Raleigh TV station ABC 11 reported live from the school board meeting in Robbins, April 17.

Parents of students in Moore County schools have been restored as partners in raising and educating their children.


The Moore County Board of Education on April 17, 2023, passed a Parents’ Bill of Rights resolution created to take down a firewall separating administrators, teachers, counselors and students from parents and legal guardians in matters of gender transitioning and related mental health issues.


The resolution passed, 6-1, after a meeting of more than four hours during which a vocal minority of transgender transitioned children, and some of their parents, admonished the board to reject the measure on grounds that it would make trans students vulnerable to violent parents, ridicule in school and, ultimately in extreme cases, suicide.

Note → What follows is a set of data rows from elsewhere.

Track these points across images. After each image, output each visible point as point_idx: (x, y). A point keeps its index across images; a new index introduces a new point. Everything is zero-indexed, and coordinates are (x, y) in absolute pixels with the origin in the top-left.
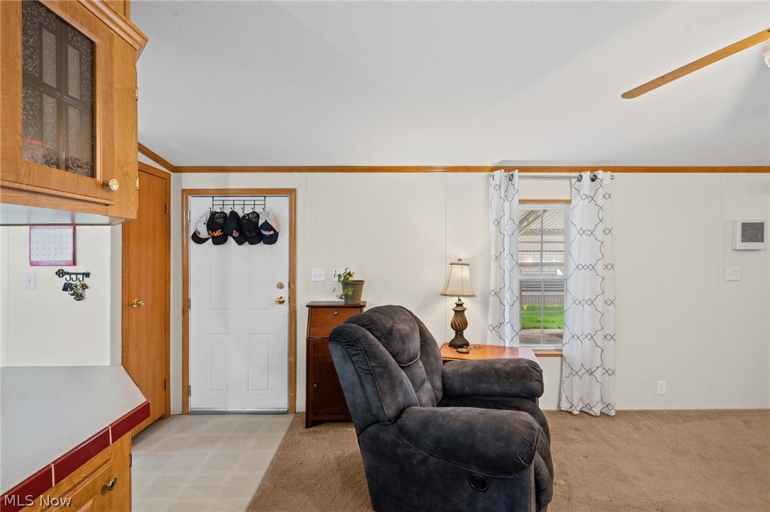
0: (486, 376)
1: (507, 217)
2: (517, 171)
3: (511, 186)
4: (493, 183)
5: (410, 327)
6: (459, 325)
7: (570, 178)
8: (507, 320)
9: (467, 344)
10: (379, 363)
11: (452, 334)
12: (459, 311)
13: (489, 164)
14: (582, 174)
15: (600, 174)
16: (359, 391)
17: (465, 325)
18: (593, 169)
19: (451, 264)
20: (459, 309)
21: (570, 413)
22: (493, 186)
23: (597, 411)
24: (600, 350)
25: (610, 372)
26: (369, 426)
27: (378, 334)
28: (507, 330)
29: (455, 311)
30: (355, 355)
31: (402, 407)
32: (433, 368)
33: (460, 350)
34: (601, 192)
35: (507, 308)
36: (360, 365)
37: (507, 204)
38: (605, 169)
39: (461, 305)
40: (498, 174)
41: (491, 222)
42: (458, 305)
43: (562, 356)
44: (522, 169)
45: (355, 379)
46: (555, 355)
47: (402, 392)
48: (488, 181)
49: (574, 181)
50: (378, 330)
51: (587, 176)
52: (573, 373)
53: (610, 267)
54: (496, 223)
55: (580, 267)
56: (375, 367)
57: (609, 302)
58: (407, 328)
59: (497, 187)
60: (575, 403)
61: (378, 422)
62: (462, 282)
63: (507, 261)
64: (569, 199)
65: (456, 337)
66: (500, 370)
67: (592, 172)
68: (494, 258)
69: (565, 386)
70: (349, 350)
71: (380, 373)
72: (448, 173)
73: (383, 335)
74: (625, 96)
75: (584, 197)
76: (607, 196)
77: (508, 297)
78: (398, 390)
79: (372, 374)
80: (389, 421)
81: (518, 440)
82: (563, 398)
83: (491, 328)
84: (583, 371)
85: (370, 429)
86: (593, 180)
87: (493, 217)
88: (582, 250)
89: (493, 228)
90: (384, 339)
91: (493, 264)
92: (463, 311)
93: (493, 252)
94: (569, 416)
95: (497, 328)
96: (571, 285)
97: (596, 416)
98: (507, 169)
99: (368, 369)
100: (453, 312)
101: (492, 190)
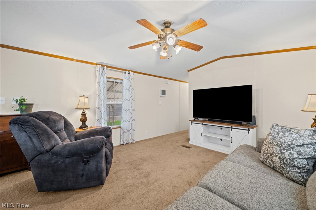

“I am terrified for the future of women like me,” said a boy, 16, who identifies as a girl, during public comments before the board. "This parents' bill of rights is a disgusting abuse of the democratic system."


Said a trans female, 15: "We should have a right to keep our identity secret if needed."


Amid the shrieking by a hysterical few, the Robbins Elementary School gym was mostly filled by supporters of a policy that partners parents with the public education process.


“Children belong to parents, not the state,” said Carthage resident Jim Pedersen, a well known champion of efforts to cleanse school libraries of sexually graphic, age-inappropriate books.


Hanna Parker, 22, warned high schoolers that attempting to “live a double life” — transgender at school unbeknownst to parents — “will hurt you”.


Parker, who attended with her father, William, saluted the school board's resolution as a common-sense "notification policy." The reality is, she said, "there are bad parents out there; there also are bad teachers -- nobody wants to talk about that."


William Parker ended his remarks with an thunderous, passionate prayer.


Said public speaker Wendy Crespo, “Schools and their employees are public servants. Parents have a God given right to raise their child.”